George Rebane
President Trump, as is his wont, has again been sending a bevy of mixed signals on the disposition of the Strait of Hormuz. First it’s sealed to all traffic, and then it’s going to be open to traffic not benefiting Iran. First, it’s mined and we have to clear it, and then it’s not mined and we are transiting it with our warships. All of that confusion is self-inflicted (on purpose?). Here I want to discuss a couple of approaches for resolving the mine issue in the strait so that we can again have a free flow of commercial traffic. All the information below is in the public domain if you know where to look for it.
Longtime RR readers may remember that I was CEO of a small black studies company in the 1970s doing classified research for the DoD. One of our major multi-year contracts was to provide analytical services to the Navy’s marine mammal program. This is where Flipper was trained to detect and intercept combat swimmers, and to hunt the modern ‘undetectable’ bottom mines among other tasks that we still can’t talk about. The swimmer defense systems have been used to protect assets in and adjoining critical harbors, the mine hunting systems were initially designed to search for, detect, and destroy bottom mines.
The critter of choice for Flipper is the Atlantic bottlenose dolphin (Tursiops Truncatus). Flippers enjoy working with humans and the Navy has had an ongoing training and maintenance program for such critter military systems for over fifty years now, currently operating out of Point Loma in San Diego. What makes Flipper ideal for mine hunting is its sonar, both active and passive. By employing a specially evolved pulse shape (which we have measured and reverse engineered) and a signal processing capacity (about which we have no clue), Flipper remains our only reliable means of neutralizing bottom mines. In the field of mine hunting it is known as the “gold standard” yet to be matched by manmade hardware.
The problem with bottom mines (think of a water heater sized cylinder) is that they get buried under silt that sea currents stir up. Some of them wind up several feet under the soggy stuff and are invisible to manmade sonars. But Flipper’s sonar penetrates the silt with no problem. Mine hunting is carried out by a couple of sailors in a Z-boat with Flipper swimming alongside. They stop at precisely calculated search points where Flipper is queried if he can see a mine, to which he answers yes or no. When the answer is yes, Flipper is given a sonar marker (transducer) which he goes down and places next to the mine. The marker is later interrogated and a swimmer or a drone goes down and places an explosive next to the mine which is later remotely detonated after the hunting phase ends.
So that’s the drill of hunting for modern bottom mines which can be programmed to detonate by sensing a target ship’s sound, pressure, or magnetic signatures. The real sophisticated mines can be programmed to detonate only for a certain vessel or class of vessels for which their characteristic signatures are known. The tricky math and computer part is figuring out the optimum placement of search points for a given marine environment and assumed mine density. Developing and doing that was my job.
Meanwhile, back in the Hormuz.
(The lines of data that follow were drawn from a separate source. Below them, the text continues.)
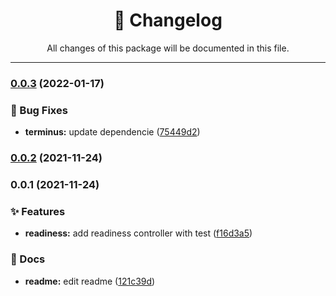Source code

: <div align="center"><h1>📝 Changelog</h1><p>All changes of this package will be documented in this file.</p></div>

---

### [0.0.3](https://github.com/tresdoce/nestjs-health/compare/v0.0.2...v0.0.3) (2022-01-17)


### 🐛 Bug Fixes

* **terminus:** update dependencie ([75449d2](https://github.com/tresdoce/nestjs-health/commit/75449d227a61bf9e8490222de7043c825fbc64bb))

### [0.0.2](https://github.com/tresdoce/nestjs-health/compare/v0.0.1...v0.0.2) (2021-11-24)

### 0.0.1 (2021-11-24)


### ✨ Features

* **readiness:** add readiness controller with test ([f16d3a5](https://github.com/tresdoce/nestjs-health/commit/f16d3a5b7cb48f38b04b63bb902c8bb9c3c9fff0))


### 📝 Docs

* **readme:** edit readme ([121c39d](https://github.com/tresdoce/nestjs-health/commit/121c39dd9f65c551003957b02d0960d6d131fc28))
There’s a good chance that Iran has not mined the strait and is just bluffing. But even a bluff is enough to scare off commercial traffic and their insurers. Any mine hunting the Navy undertakes will be to give comfort to the companies who own and operate the tankers and transports. So how should the administration go about this business to get the strait straightened out as soon as possible? Here’s my take on two approaches – call them the Channel and Area approaches.
The Channel approach involves the Navy delineating, say, a two mile wide channel through the 20+ mile wide straight, which it then clears with the above described animal systems. (Undoubtedly the Navy has available several Flippers ready for the job.) The Channel approach will take more time since the channel may wind up being about 30 miles long. But it will result in a ‘safe channel’ through the strait with the lowest probability of a missed mine in the channel. (The US could even serve as a re-insurer for the insurance companies.)
The Area approach involves estimating the presumably low density of mines that Iran was able to surreptitiously place in the narrowest part of the strait, and then computing the optimum set (location and number) of search points for the critters so that the resulting probability of having missed a mine is a politically acceptable low value. It is clear that even with the Area approach, ships will tend to follow the paths of successfully transited ships, and traffic will soon turn to normal.
Having outlined the above solution to opening the strait, nothing prevents our and other navies from lending a hand doing more conventional sweeping for anchored and (ancient) floating mines. In any event, the administration could clear things up and get traffic moving again as quickly as possible by outlining and executing the above tactics. Continuing in the current muddle will do nothing but maintain high fuel prices worldwide.